The Bayonet Constitution

#178 in the Moʻolelo series

It is important to bear in mind that the purpose of the Bayonet Constitution was not a seize power for its own sake, but to renew the 11 year old Reciprocity Treaty, which allowed the export of sugar to the US duty-free.* Kalākaua refused to renew the treaty because it upped the ante, giving the US exclusive use of Pearl Harbor. Bernice Pauahi Bishop was one of the land owners along the harbor (Kaʻōnohi, an ʻili commonly called Pearlridge, was inherited from her mother), and she fought with her husband Charles Reed Bishop over ceding access – it is said to be their one disagreement in their long marriage.

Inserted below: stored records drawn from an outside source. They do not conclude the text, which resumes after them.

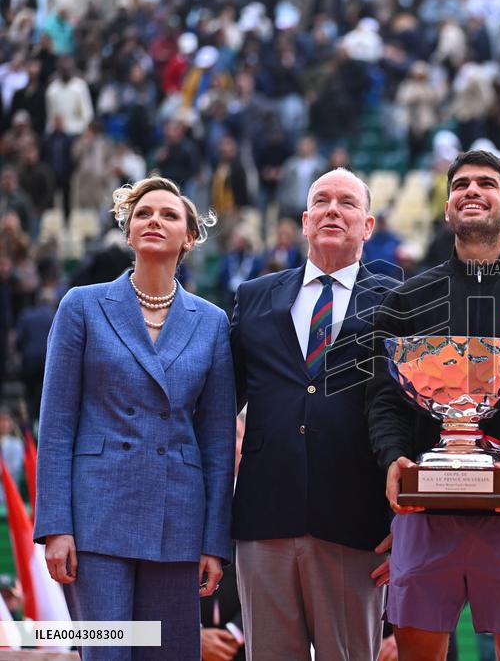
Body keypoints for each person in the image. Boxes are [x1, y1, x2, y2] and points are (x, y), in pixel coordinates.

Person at [368, 149, 500, 660]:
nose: (472, 191)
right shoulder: (408, 299)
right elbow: (385, 399)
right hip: (425, 511)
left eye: (486, 183)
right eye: (460, 184)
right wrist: (394, 456)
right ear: (446, 209)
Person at [34, 176, 235, 660]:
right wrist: (56, 526)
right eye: (143, 213)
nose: (154, 221)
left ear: (189, 237)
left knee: (167, 653)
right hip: (97, 518)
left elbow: (218, 441)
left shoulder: (211, 321)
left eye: (169, 215)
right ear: (128, 232)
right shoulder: (80, 306)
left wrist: (214, 541)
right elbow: (56, 424)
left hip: (179, 521)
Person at [230, 168, 396, 660]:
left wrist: (406, 520)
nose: (332, 210)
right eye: (321, 201)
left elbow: (414, 416)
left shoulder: (400, 303)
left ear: (368, 225)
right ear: (305, 221)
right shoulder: (253, 296)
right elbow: (222, 406)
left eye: (346, 203)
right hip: (263, 518)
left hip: (357, 523)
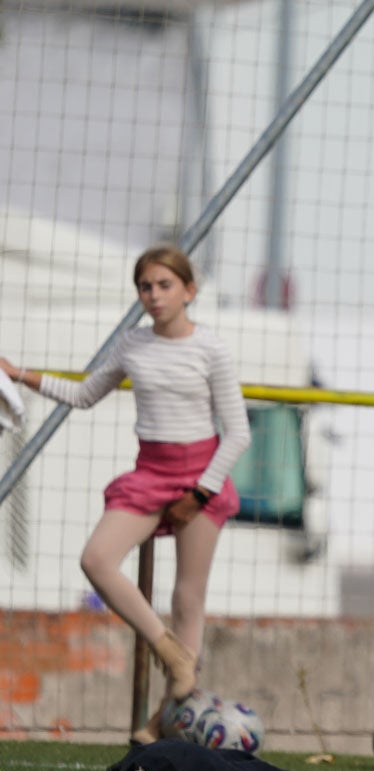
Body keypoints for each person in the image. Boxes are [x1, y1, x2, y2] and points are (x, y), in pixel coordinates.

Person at [1, 244, 250, 744]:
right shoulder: (133, 344)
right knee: (97, 558)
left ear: (188, 291)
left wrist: (200, 495)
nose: (154, 295)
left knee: (188, 595)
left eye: (164, 285)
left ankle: (166, 718)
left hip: (201, 475)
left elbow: (238, 433)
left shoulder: (212, 349)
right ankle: (170, 650)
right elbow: (84, 394)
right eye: (145, 287)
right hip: (151, 472)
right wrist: (18, 373)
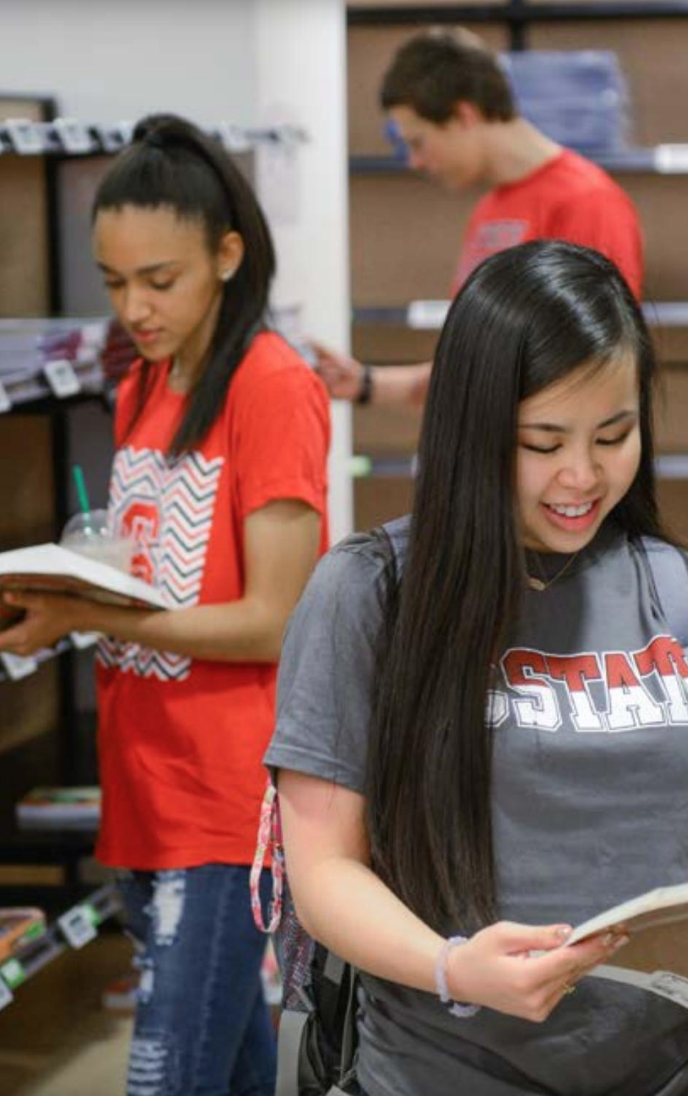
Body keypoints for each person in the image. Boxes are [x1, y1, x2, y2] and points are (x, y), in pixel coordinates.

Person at [266, 240, 688, 1096]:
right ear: (471, 431)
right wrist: (451, 968)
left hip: (677, 1071)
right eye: (541, 442)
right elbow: (324, 867)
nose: (581, 475)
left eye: (613, 434)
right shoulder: (370, 593)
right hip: (442, 1070)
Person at [0, 114, 330, 1096]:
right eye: (113, 283)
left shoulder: (271, 386)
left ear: (227, 256)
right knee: (224, 1074)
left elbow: (276, 616)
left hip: (226, 807)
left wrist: (90, 618)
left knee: (165, 1075)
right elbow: (158, 570)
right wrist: (63, 586)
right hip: (145, 787)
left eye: (160, 280)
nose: (134, 307)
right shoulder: (146, 380)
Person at [317, 27, 644, 407]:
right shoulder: (491, 210)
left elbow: (598, 367)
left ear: (463, 115)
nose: (414, 161)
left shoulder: (587, 202)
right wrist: (367, 384)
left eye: (418, 141)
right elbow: (479, 363)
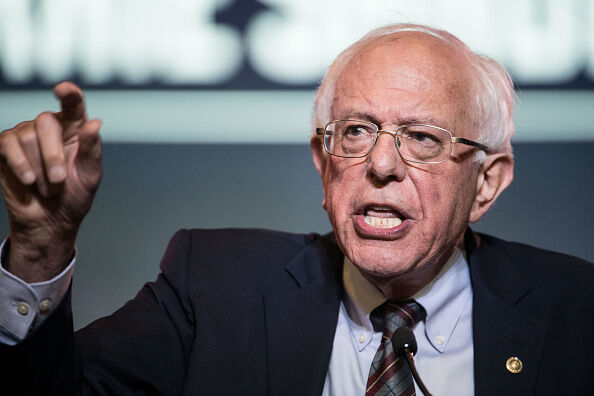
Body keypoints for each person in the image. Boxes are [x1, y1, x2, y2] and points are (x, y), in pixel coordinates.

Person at [0, 23, 592, 395]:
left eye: (422, 138)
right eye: (357, 131)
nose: (382, 165)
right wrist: (39, 247)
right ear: (323, 160)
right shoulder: (212, 286)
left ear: (487, 184)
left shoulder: (577, 315)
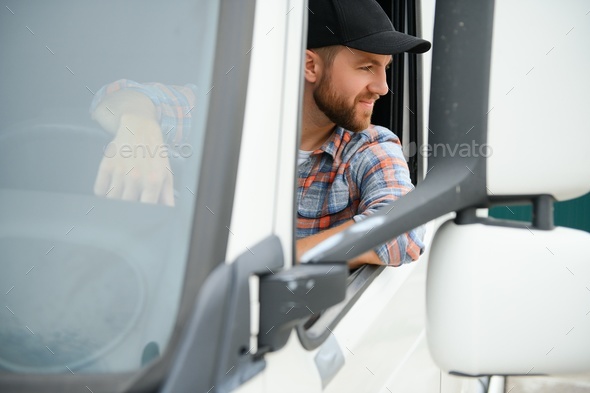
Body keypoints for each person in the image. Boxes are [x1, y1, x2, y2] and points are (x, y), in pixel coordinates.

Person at [90, 0, 431, 268]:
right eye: (366, 67)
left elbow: (403, 231)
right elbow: (114, 96)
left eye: (385, 69)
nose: (383, 88)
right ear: (310, 65)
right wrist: (139, 127)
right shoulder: (228, 114)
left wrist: (265, 266)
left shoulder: (369, 148)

The Bayonet Constitution was an illegal document because the king signed it under duress, or threat of overthrow and violence, and it was not ratified by legislature or the populace. Osorio encapsulated the predicament presented by the bayonet constitution, which he claimed:

allowed the whites political control without requiring that they swear allegiance to the king. Indeed the constitution removed  every paradox that had previously confounded haole citizens by making the nation belong to them without requiring that they belong to the nation.

Osorio, 2002, 197

This control came from the clause that allowed the cabinet to override the King. The cabinet at that time consisted of Reform Party members, sugar growers’ interests, in other words, Kalākaua’s enemies. The Constitution had provisions that allowed foreigners to vote without giving up their foreign citizenship (called “denizens”). Voting requirements were taken from the Jim Crow-era Constitution of Mississippi, using property ($3000 worth) and income ($600 per year) requirements for eligibility. This almost made the minority of whites (about 2000 in a Kingdom of 100,000) into a majority of the voters. (Jon Van Dyke points out that they were not actually a majority, because that was impossible with those numbers, so Hawaiians still controlled the vote after the Bayonet Constitution, but by a much smaller margin).

Attorney Samuel Kāne summed up the native position under this constitution well:

We have not yet signed it … If we do not take the oath, of course, we cannot vote. But in this perilous time we are under obligation to take oath under it. No matter if we agree with it or not, we shall have a majority on our side, and then we will be able to change it.

Osorio, 2002, 244 – 245

Article 48 of the constitution of 1864 states that the:

Legislature has full power to and authority to amend the constitution as hereinafter provided; and from time to time to make all manner wholesome laws not repugnant to the provisions of this constitution.

Constitution of 1887, Article 48

This suggests a further reason that the Bayonet Constitution was illegally promulgated – it was put forward by the wrong branch of government. With the Bayonet Constitution in place, the Reform party cabinet signed the renewed reciprocity treaty with the Pearl Harbor clause. Lorrin Thurston later readily admitted that the Constitution was “extra-legal,” i.e., illegal. Promulgating a new Constitution became the singular goal of both Kalākaua and Liliʻuokalani after him, who made a draft Constitution in 1893.

Lorrin Thurston

*The original Reciprocity Treaty had a 7 year term and was renegotiated every year thereafter.